- [EXERCISE PROMPT]:
Nothing may be left out or changed. Print every entry.

- [Saved entries]:

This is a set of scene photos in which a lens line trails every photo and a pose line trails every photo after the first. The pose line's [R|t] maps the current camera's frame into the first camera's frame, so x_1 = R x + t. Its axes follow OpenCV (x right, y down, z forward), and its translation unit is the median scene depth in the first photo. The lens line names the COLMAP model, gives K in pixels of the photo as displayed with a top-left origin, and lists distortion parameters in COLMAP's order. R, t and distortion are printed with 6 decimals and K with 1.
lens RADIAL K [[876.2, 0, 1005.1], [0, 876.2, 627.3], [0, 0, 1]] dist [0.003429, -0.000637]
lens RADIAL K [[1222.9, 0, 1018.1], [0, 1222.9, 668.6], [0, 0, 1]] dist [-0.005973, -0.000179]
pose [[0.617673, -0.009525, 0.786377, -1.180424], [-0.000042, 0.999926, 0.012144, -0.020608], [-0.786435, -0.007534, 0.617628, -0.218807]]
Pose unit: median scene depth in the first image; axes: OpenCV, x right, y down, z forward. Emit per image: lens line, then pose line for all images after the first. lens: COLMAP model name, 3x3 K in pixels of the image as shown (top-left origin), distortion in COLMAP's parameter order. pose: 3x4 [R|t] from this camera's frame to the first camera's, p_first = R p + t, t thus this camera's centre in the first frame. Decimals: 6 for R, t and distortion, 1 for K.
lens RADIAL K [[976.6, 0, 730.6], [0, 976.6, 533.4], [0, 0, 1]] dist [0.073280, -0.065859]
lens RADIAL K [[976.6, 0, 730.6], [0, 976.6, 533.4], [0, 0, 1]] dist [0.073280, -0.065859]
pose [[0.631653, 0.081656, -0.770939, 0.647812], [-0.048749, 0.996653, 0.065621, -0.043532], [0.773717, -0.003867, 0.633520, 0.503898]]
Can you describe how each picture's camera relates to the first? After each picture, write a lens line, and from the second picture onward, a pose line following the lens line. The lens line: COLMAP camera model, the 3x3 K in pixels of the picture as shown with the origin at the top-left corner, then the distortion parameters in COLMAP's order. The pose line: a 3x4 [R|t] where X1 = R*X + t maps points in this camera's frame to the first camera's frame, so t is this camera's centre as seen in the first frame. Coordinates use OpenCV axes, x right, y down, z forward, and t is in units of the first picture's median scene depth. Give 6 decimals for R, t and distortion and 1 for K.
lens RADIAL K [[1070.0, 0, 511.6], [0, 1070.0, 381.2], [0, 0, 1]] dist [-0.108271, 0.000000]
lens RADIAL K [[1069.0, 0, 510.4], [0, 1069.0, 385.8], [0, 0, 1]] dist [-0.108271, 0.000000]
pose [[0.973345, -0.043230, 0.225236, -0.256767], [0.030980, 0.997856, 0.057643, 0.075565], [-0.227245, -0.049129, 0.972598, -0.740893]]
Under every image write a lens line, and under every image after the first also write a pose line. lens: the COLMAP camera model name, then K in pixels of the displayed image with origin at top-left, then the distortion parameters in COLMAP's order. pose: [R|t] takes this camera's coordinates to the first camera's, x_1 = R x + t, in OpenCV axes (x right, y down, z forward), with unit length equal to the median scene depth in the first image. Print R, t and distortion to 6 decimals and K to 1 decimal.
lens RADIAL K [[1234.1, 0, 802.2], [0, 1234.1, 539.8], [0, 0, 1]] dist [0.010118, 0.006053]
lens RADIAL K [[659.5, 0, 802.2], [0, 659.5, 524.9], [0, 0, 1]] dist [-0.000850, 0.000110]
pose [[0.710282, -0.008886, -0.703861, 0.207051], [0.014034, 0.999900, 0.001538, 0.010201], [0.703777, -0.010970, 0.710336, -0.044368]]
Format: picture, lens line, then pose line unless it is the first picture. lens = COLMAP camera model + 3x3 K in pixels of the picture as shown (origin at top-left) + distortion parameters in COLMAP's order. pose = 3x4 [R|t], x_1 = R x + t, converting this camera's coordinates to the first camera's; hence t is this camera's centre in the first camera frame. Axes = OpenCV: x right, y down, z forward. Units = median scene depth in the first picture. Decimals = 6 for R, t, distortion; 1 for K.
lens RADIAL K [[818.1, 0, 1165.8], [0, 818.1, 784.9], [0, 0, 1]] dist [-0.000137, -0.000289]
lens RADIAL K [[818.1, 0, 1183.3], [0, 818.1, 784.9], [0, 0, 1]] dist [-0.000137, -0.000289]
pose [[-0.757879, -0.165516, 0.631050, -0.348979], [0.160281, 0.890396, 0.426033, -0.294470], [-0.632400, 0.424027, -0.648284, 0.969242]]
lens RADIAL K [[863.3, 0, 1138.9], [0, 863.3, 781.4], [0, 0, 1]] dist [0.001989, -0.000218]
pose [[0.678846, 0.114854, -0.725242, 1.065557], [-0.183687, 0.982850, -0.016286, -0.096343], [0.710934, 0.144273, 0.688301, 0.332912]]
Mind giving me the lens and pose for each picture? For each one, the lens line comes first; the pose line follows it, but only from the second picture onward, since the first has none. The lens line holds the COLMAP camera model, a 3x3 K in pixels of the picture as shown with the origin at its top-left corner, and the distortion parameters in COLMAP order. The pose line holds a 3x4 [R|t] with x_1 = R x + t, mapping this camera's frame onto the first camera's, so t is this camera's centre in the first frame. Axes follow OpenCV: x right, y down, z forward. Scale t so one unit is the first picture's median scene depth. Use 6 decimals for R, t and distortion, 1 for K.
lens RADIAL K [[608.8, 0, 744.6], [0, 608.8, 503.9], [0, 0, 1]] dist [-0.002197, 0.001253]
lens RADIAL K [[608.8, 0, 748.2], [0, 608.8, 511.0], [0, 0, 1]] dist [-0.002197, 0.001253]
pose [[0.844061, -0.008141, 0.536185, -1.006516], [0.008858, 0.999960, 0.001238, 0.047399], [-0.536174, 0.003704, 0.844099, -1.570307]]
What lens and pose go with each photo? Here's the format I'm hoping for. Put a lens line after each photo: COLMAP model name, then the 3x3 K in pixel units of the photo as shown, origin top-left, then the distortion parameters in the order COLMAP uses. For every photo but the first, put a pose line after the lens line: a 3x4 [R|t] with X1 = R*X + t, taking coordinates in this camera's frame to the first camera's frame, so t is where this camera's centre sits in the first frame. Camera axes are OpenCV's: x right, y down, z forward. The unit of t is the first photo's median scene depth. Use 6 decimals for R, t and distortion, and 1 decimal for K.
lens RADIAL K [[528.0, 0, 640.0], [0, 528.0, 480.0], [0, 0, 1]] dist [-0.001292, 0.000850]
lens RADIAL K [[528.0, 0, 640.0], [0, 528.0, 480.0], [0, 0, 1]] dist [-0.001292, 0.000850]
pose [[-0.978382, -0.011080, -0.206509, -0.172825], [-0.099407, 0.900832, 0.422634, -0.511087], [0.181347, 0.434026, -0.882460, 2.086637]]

- [SOLUTION]:
This is a set of scene photos in which a lens line trails every photo and a pose line trails every photo after the first. The pose line's [R|t] maps the current camera's frame into the first camera's frame, so x_1 = R x + t. Its axes follow OpenCV (x right, y down, z forward), and its translation unit is the median scene depth in the first photo. The lens line names the COLMAP model, gives K in pixels of the photo as displayed with a top-left origin, and lists distortion parameters in COLMAP's order. R, t and distortion are printed with 6 decimals and K with 1.
lens RADIAL K [[876.2, 0, 1005.1], [0, 876.2, 627.3], [0, 0, 1]] dist [0.003429, -0.000637]
lens RADIAL K [[1222.9, 0, 1018.1], [0, 1222.9, 668.6], [0, 0, 1]] dist [-0.005973, -0.000179]
pose [[0.617673, -0.009525, 0.786377, -1.180424], [-0.000042, 0.999926, 0.012144, -0.020608], [-0.786435, -0.007534, 0.617628, -0.218807]]
Pose unit: median scene depth in the first image; axes: OpenCV, x right, y down, z forward. Emit per image: lens line, then pose line for all images after the first. lens: COLMAP model name, 3x3 K in pixels of the image as shown (top-left origin), distortion in COLMAP's parameter order. pose: 3x4 [R|t] from this camera's frame to the first camera's, p_first = R p + t, t thus this camera's centre in the first frame. Decimals: 6 for R, t and distortion, 1 for K.
lens RADIAL K [[976.6, 0, 730.6], [0, 976.6, 533.4], [0, 0, 1]] dist [0.073280, -0.065859]
lens RADIAL K [[976.6, 0, 730.6], [0, 976.6, 533.4], [0, 0, 1]] dist [0.073280, -0.065859]
pose [[0.631653, 0.081656, -0.770939, 0.647812], [-0.048749, 0.996653, 0.065621, -0.043532], [0.773717, -0.003867, 0.633520, 0.503898]]
Can you describe how each picture's camera relates to the first? After each picture, write a lens line, and from the second picture onward, a pose line following the lens line. The lens line: COLMAP camera model, the 3x3 K in pixels of the picture as shown with the origin at the top-left corner, then the distortion parameters in COLMAP's order. The pose line: a 3x4 [R|t] where X1 = R*X + t maps points in this camera's frame to the first camera's frame, so t is this camera's centre as seen in the first frame. Coordinates use OpenCV axes, x right, y down, z forward, and t is in units of the first picture's median scene depth. Give 6 decimals for R, t and distortion and 1 for K.
lens RADIAL K [[1070.0, 0, 511.6], [0, 1070.0, 381.2], [0, 0, 1]] dist [-0.108271, 0.000000]
lens RADIAL K [[1069.0, 0, 510.4], [0, 1069.0, 385.8], [0, 0, 1]] dist [-0.108271, 0.000000]
pose [[0.973345, -0.043230, 0.225236, -0.256767], [0.030980, 0.997856, 0.057643, 0.075565], [-0.227245, -0.049129, 0.972598, -0.740893]]
Under every image write a lens line, and under every image after the first also write a pose line. lens: the COLMAP camera model name, then K in pixels of the displayed image with origin at top-left, then the distortion parameters in COLMAP's order. pose: [R|t] takes this camera's coordinates to the first camera's, x_1 = R x + t, in OpenCV axes (x right, y down, z forward), with unit length equal to the median scene depth in the first image. Print R, t and distortion to 6 decimals and K to 1 decimal.
lens RADIAL K [[1234.1, 0, 802.2], [0, 1234.1, 539.8], [0, 0, 1]] dist [0.010118, 0.006053]
lens RADIAL K [[659.5, 0, 802.2], [0, 659.5, 524.9], [0, 0, 1]] dist [-0.000850, 0.000110]
pose [[0.710282, -0.008886, -0.703861, 0.207051], [0.014034, 0.999900, 0.001538, 0.010201], [0.703777, -0.010970, 0.710336, -0.044368]]
Format: picture, lens line, then pose line unless it is the first picture. lens = COLMAP camera model + 3x3 K in pixels of the picture as shown (origin at top-left) + distortion parameters in COLMAP's order. pose = 3x4 [R|t], x_1 = R x + t, converting this camera's coordinates to the first camera's; hence t is this camera's centre in the first camera frame. Axes = OpenCV: x right, y down, z forward. Units = median scene depth in the first picture. Decimals = 6 for R, t, distortion; 1 for K.
lens RADIAL K [[818.1, 0, 1165.8], [0, 818.1, 784.9], [0, 0, 1]] dist [-0.000137, -0.000289]
lens RADIAL K [[818.1, 0, 1183.3], [0, 818.1, 784.9], [0, 0, 1]] dist [-0.000137, -0.000289]
pose [[-0.757879, -0.165516, 0.631050, -0.348979], [0.160281, 0.890396, 0.426033, -0.294470], [-0.632400, 0.424027, -0.648284, 0.969242]]
lens RADIAL K [[863.3, 0, 1138.9], [0, 863.3, 781.4], [0, 0, 1]] dist [0.001989, -0.000218]
pose [[0.678846, 0.114854, -0.725242, 1.065557], [-0.183687, 0.982850, -0.016286, -0.096343], [0.710934, 0.144273, 0.688301, 0.332912]]
Mind giving me the lens and pose for each picture? For each one, the lens line comes first; the pose line follows it, but only from the second picture onward, since the first has none. The lens line holds the COLMAP camera model, a 3x3 K in pixels of the picture as shown with the origin at its top-left corner, and the distortion parameters in COLMAP order. The pose line holds a 3x4 [R|t] with x_1 = R x + t, mapping this camera's frame onto the first camera's, so t is this camera's centre in the first frame. Axes follow OpenCV: x right, y down, z forward. Scale t so one unit is the first picture's median scene depth. Use 6 decimals for R, t and distortion, 1 for K.
lens RADIAL K [[608.8, 0, 744.6], [0, 608.8, 503.9], [0, 0, 1]] dist [-0.002197, 0.001253]
lens RADIAL K [[608.8, 0, 748.2], [0, 608.8, 511.0], [0, 0, 1]] dist [-0.002197, 0.001253]
pose [[0.844061, -0.008141, 0.536185, -1.006516], [0.008858, 0.999960, 0.001238, 0.047399], [-0.536174, 0.003704, 0.844099, -1.570307]]
What lens and pose go with each photo? Here's the format I'm hoping for. Put a lens line after each photo: COLMAP model name, then the 3x3 K in pixel units of the photo as shown, origin top-left, then the distortion parameters in the order COLMAP uses. For every photo but the first, put a pose line after the lens line: a 3x4 [R|t] with X1 = R*X + t, taking coordinates in this camera's frame to the first camera's frame, so t is where this camera's centre sits in the first frame. Camera axes are OpenCV's: x right, y down, z forward. The unit of t is the first photo's median scene depth. Use 6 decimals for R, t and distortion, and 1 decimal for K.
lens RADIAL K [[528.0, 0, 640.0], [0, 528.0, 480.0], [0, 0, 1]] dist [-0.001292, 0.000850]
lens RADIAL K [[528.0, 0, 640.0], [0, 528.0, 480.0], [0, 0, 1]] dist [-0.001292, 0.000850]
pose [[-0.978382, -0.011080, -0.206509, -0.172825], [-0.099407, 0.900832, 0.422634, -0.511087], [0.181347, 0.434026, -0.882460, 2.086637]]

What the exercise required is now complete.